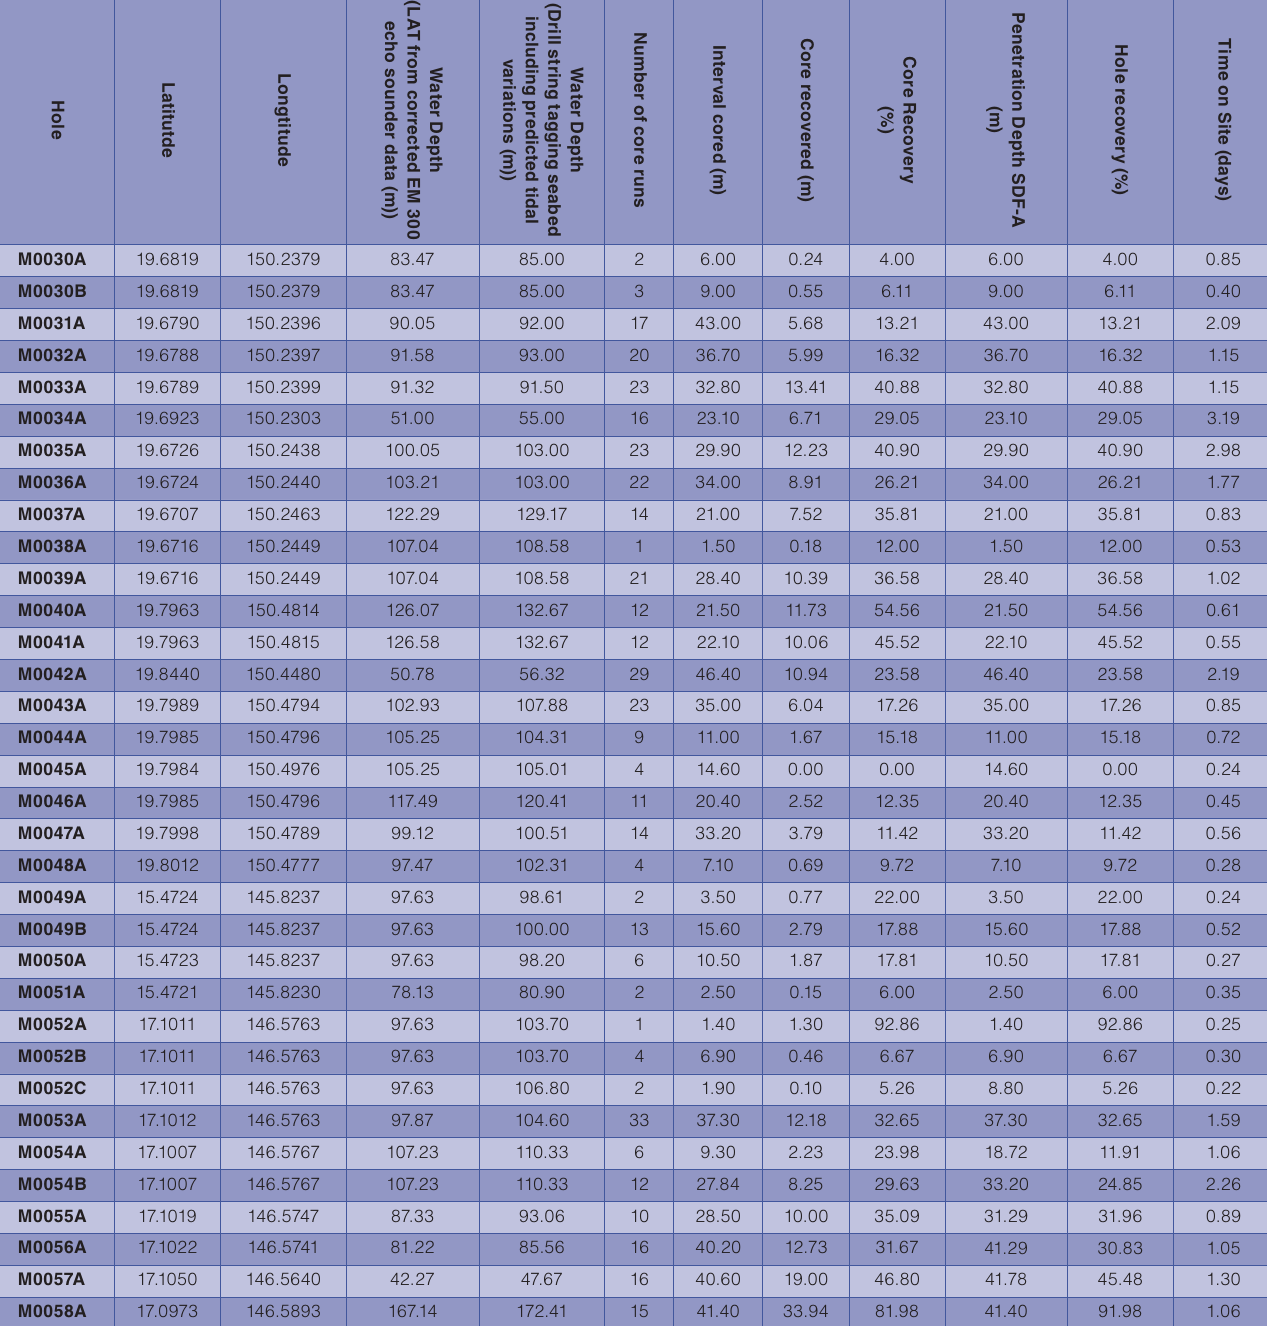
Table 1. Operational summary of IODP 325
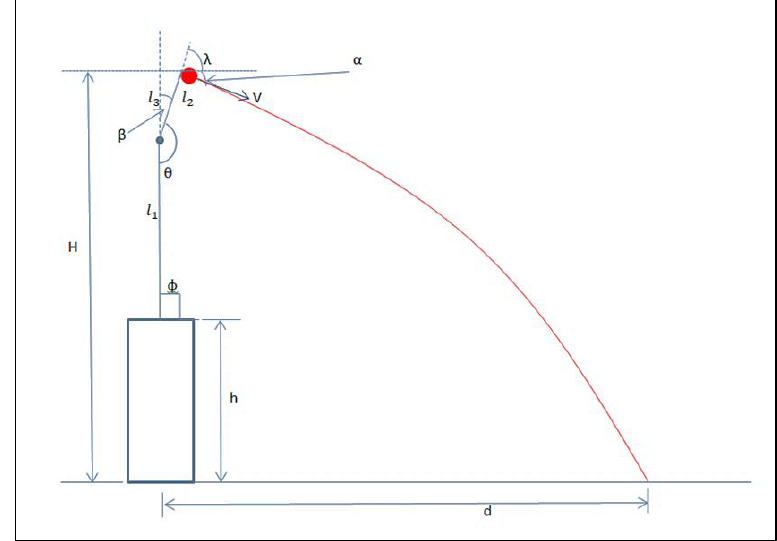
Figure 5. The projected path with the wrist β to the vertical [32]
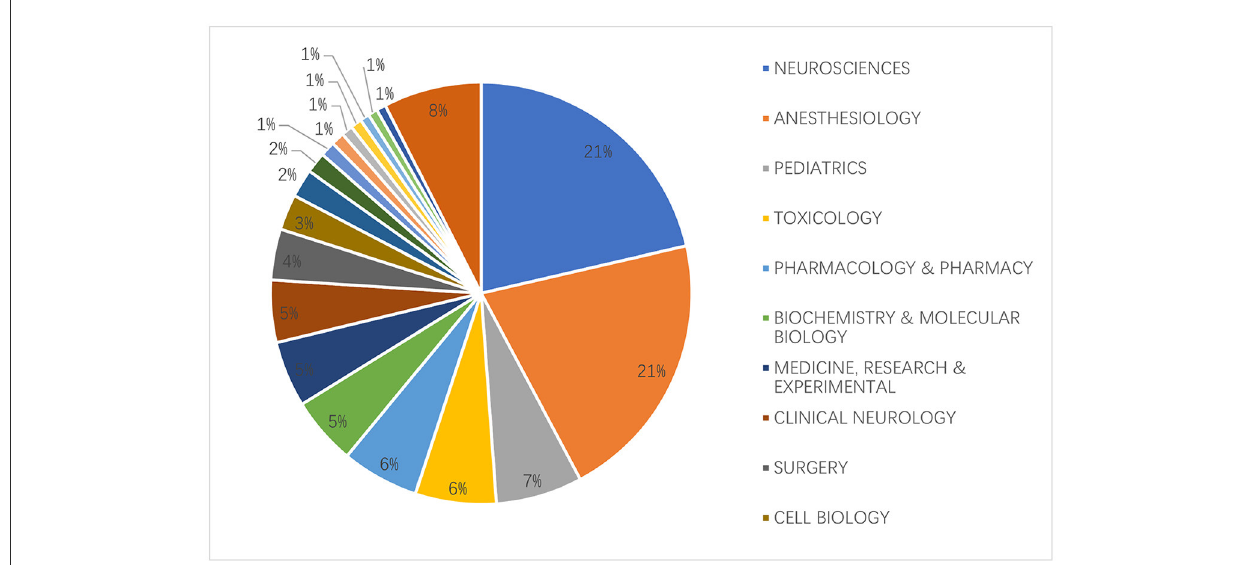
FIGURE5 The top 20 subjects related to the neurotoxicity of anesthesia in the developing brain are distributed.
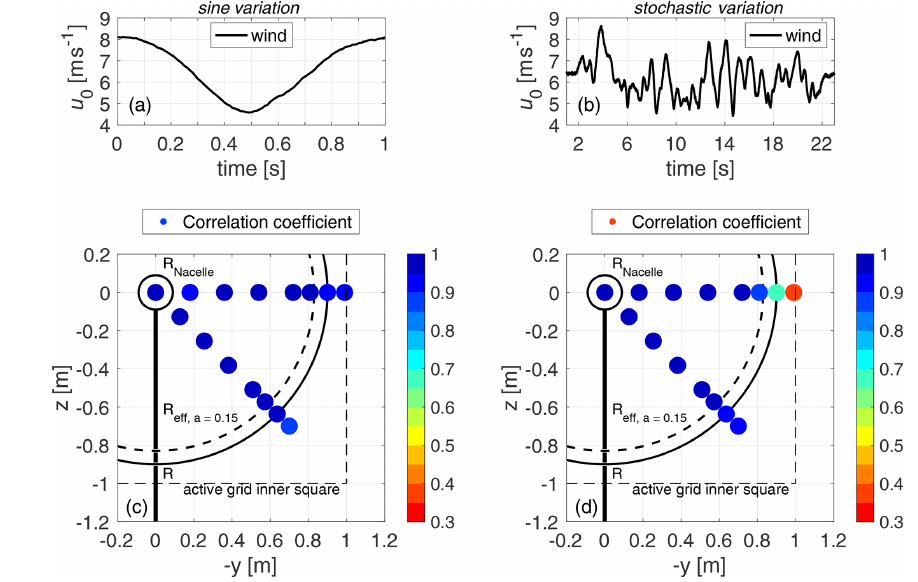
Figure 2. Undisturbed mean wind field of the sine (a) and stochastic (b) variation. Front view on the lower-right-hand-side quarter of the swept area of the turbine looking downstream. The colour-coded measurement positions show the Pearson correlation coefficient of the local measurement position wind velocity to the mean wind velocity for the sine (c) and stochastic (d) variation.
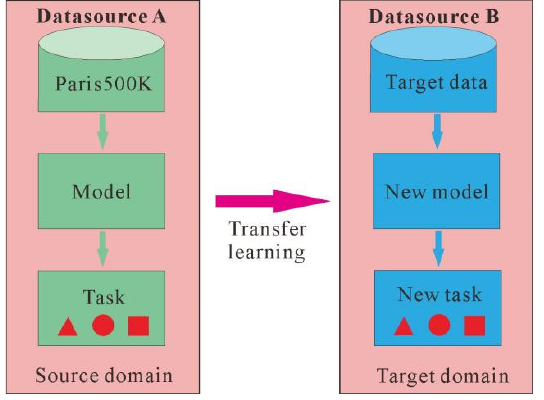
Figure 5. Schematic diagram of transfer learning process.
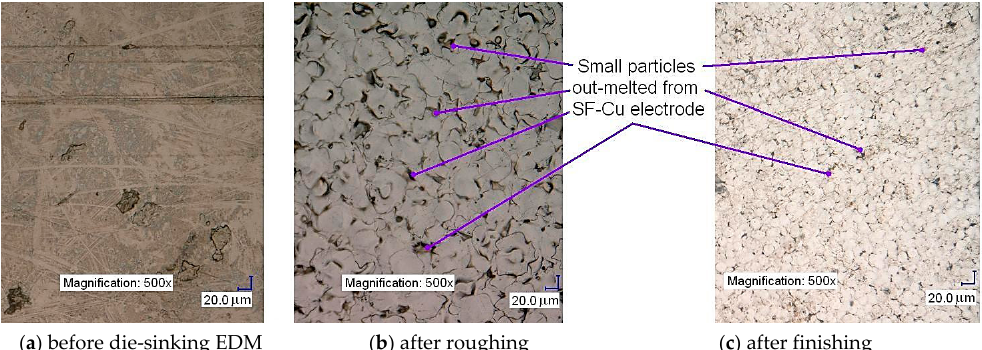
Figure 4. Characteristic change of relief and microstructure of the surface of the material EN X32CrMoV12 ‐ 28 after die ‐ sinking EDM, roughing, and finishing in comparison to the source X32CrMoV12-28 after die-sinking EDM, roughing, and finishing in comparison to the source material, material, magnification 500×. magnification 500 ×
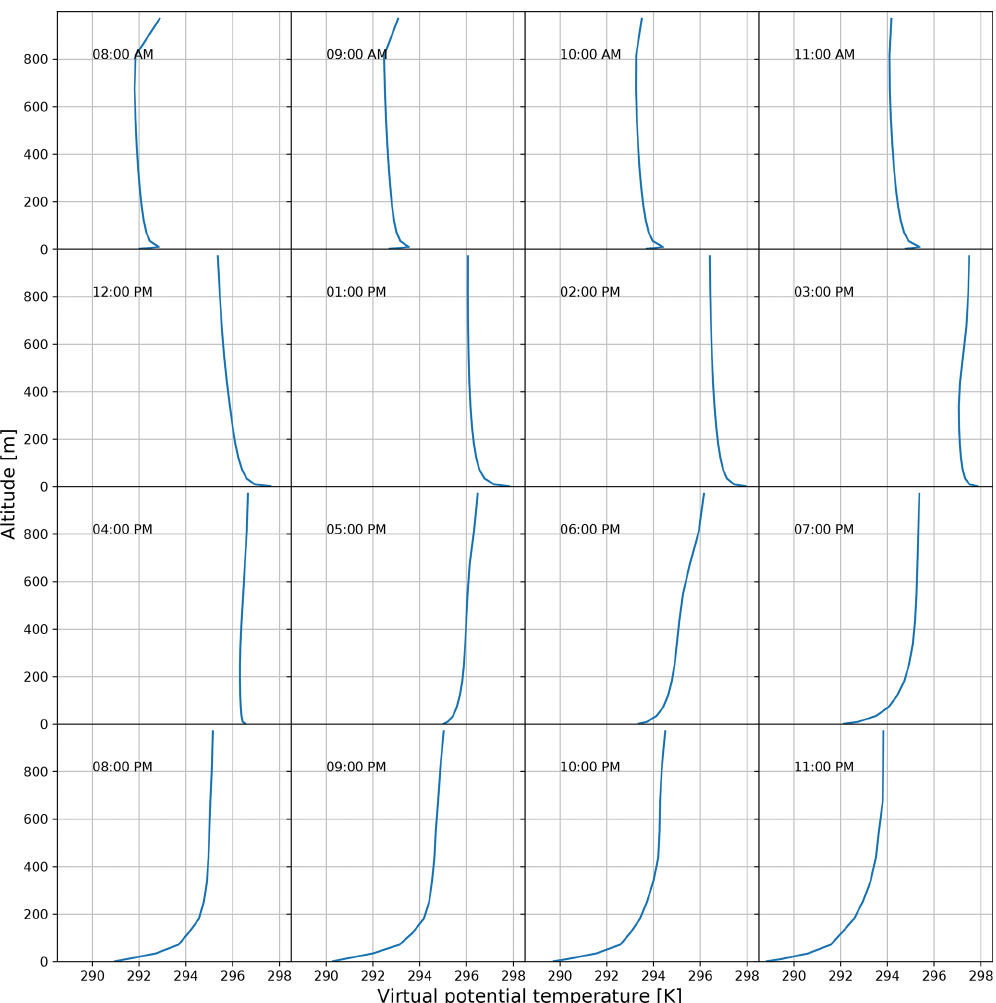
Figure A1. Vertical profiles of the virtual potential temperature along the mean trajectory of Fig.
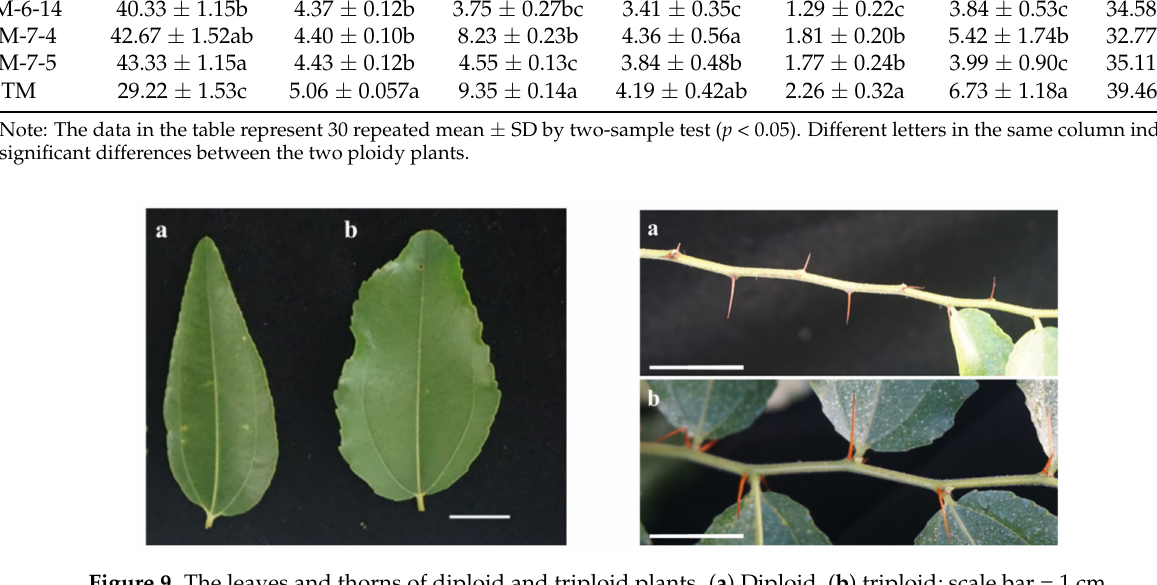
Figure 9. The leaves and thorns of diploid and triploid plants. ( a ) Diploid, ( b ) triploid; scale bar = 1 cm. Table 7. Comparison of photosynthetic characters between diploid and triploid plants. Ploidy.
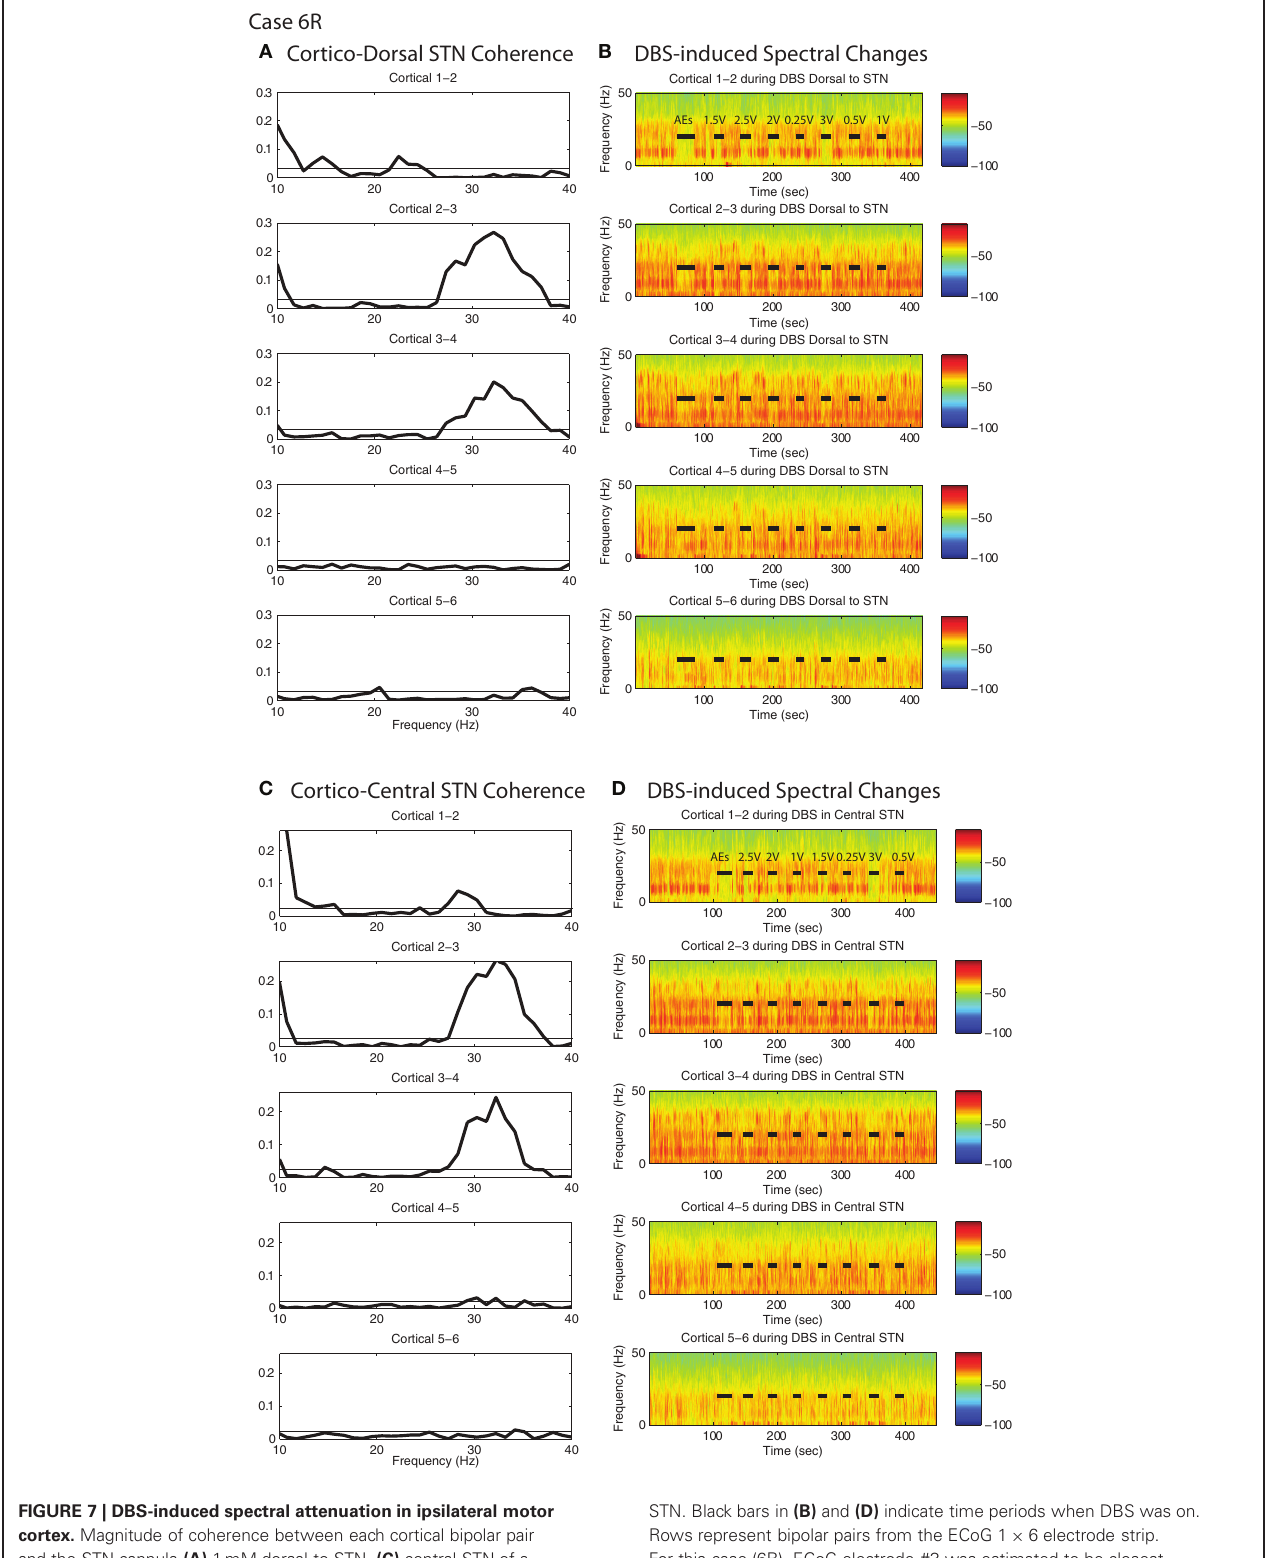
FIGURE 7 | DBS-induced spectral attenuation in ipsilateral motor cortex. Magnitude of coherence between each cortical bipolar pair and the STN cannula (A) 1mM dorsal to STN, (C) central STN of a representative patient (case 6R). Spectrograms of motor cortex ECoG during HF DBS (B) 1.5mM dorsal to the STN, and (D) within the central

-=-=-

WHAT IS EXPECTED: Copy out each line of the material above that holds the word "mean".

RESULT FOR THIS EXERCISE:
Figure 2. Undisturbed mean wind field of the sine (a) and stochastic (b) variation. Front view on the lower-right-hand-side quarter of the swept area of the turbine looking downstream. The colour-coded measurement positions show the Pearson correlation coefficient of the local measurement position wind velocity to the mean wind velocity for the sine (c) and stochastic (d) variation.
Figure A1. Vertical profiles of the virtual potential temperature along the mean trajectory of Fig.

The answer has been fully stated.